* _Exercise requirements_:
Here are the records. Write out exactly the lines between the one holding "is financially feasible.’" and the one holding "Here, the canonical", inclusive.

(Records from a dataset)
•••
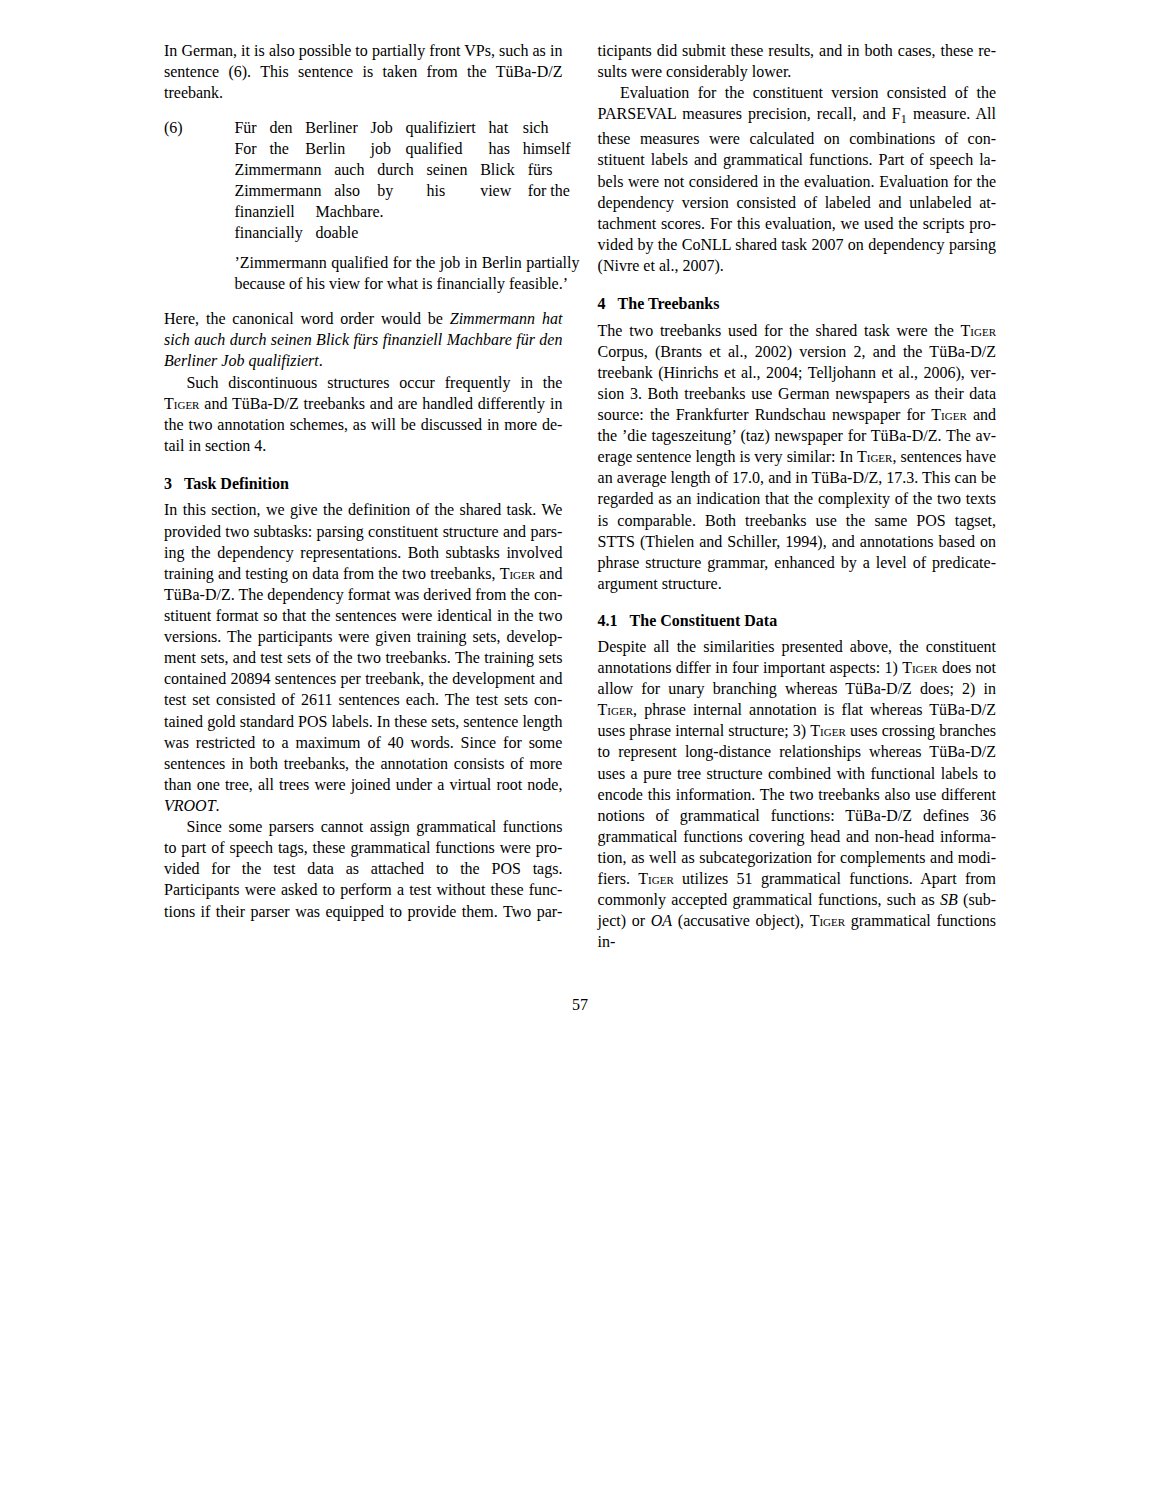In German, it is also possible to partially front VPs, such as in sentence (6). This sentence is taken from the TüBa-D/Z treebank.
(6)
Für For den the Berliner Berlin Job job qualifiziert qualified hat has sich himself
Zimmermann Zimmermann auch also durch by seinen his Blick view fürs for the
finanziell financially Machbare. doable
’Zimmermann qualified for the job in Berlin partially because of his view for what is financially feasible.’
Here, the canonical word order would be Zimmermann hat sich auch durch seinen Blick fürs finanziell Machbare für den Berliner Job qualifiziert.
Such discontinuous structures occur frequently in the Tiger and TüBa-D/Z treebanks and are handled differently in the two annotation schemes, as will be discussed in more detail in section 4.
3 Task Definition
In this section, we give the definition of the shared task. We provided two subtasks: parsing constituent structure and parsing the dependency representations. Both subtasks involved training and testing on data from the two treebanks, Tiger and TüBa-D/Z. The dependency format was derived from the constituent format so that the sentences were identical in the two versions. The participants were given training sets, development sets, and test sets of the two treebanks. The training sets contained 20894 sentences per treebank, the development and test set consisted of 2611 sentences each. The test sets contained gold standard POS labels. In these sets, sentence length was restricted to a maximum of 40 words. Since for some sentences in both treebanks, the annotation consists of more than one tree, all trees were joined under a virtual root node, VROOT.
Since some parsers cannot assign grammatical functions to part of speech tags, these grammatical functions were provided for the test data as attached to the POS tags. Participants were asked to perform a test without these functions if their parser was equipped to provide them. Two participants did submit these results, and in both cases, these results were considerably lower.
Evaluation for the constituent version consisted of the PARSEVAL measures precision, recall, and F1 measure. All these measures were calculated on combinations of constituent labels and grammatical functions. Part of speech labels were not considered in the evaluation. Evaluation for the dependency version consisted of labeled and unlabeled attachment scores. For this evaluation, we used the scripts provided by the CoNLL shared task 2007 on dependency parsing (Nivre et al., 2007).
4 The Treebanks
The two treebanks used for the shared task were the Tiger Corpus, (Brants et al., 2002) version 2, and the TüBa-D/Z treebank (Hinrichs et al., 2004; Telljohann et al., 2006), version 3. Both treebanks use German newspapers as their data source: the Frankfurter Rundschau newspaper for Tiger and the ’die tageszeitung’ (taz) newspaper for TüBa-D/Z. The average sentence length is very similar: In Tiger, sentences have an average length of 17.0, and in TüBa-D/Z, 17.3. This can be regarded as an indication that the complexity of the two texts is comparable. Both treebanks use the same POS tagset, STTS (Thielen and Schiller, 1994), and annotations based on phrase structure grammar, enhanced by a level of predicate-argument structure.
4.1 The Constituent Data
Despite all the similarities presented above, the constituent annotations differ in four important aspects: 1) Tiger does not allow for unary branching whereas TüBa-D/Z does; 2) in Tiger, phrase internal annotation is flat whereas TüBa-D/Z uses phrase internal structure; 3) Tiger uses crossing branches to represent long-distance relationships whereas TüBa-D/Z uses a pure tree structure combined with functional labels to encode this information. The two treebanks also use different notions of grammatical functions: TüBa-D/Z defines 36 grammatical functions covering head and non-head information, as well as subcategorization for complements and modifiers. Tiger utilizes 51 grammatical functions. Apart from commonly accepted grammatical functions, such as SB (subject) or OA (accusative object), Tiger grammatical functions in-
57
•••
* _Your response_:
’Zimmermann qualified for the job in Berlin partially because of his view for what is financially feasible.’
Here, the canonical word order would be Zimmermann hat sich auch durch seinen Blick fürs finanziell Machbare für den Berliner Job qualifiziert.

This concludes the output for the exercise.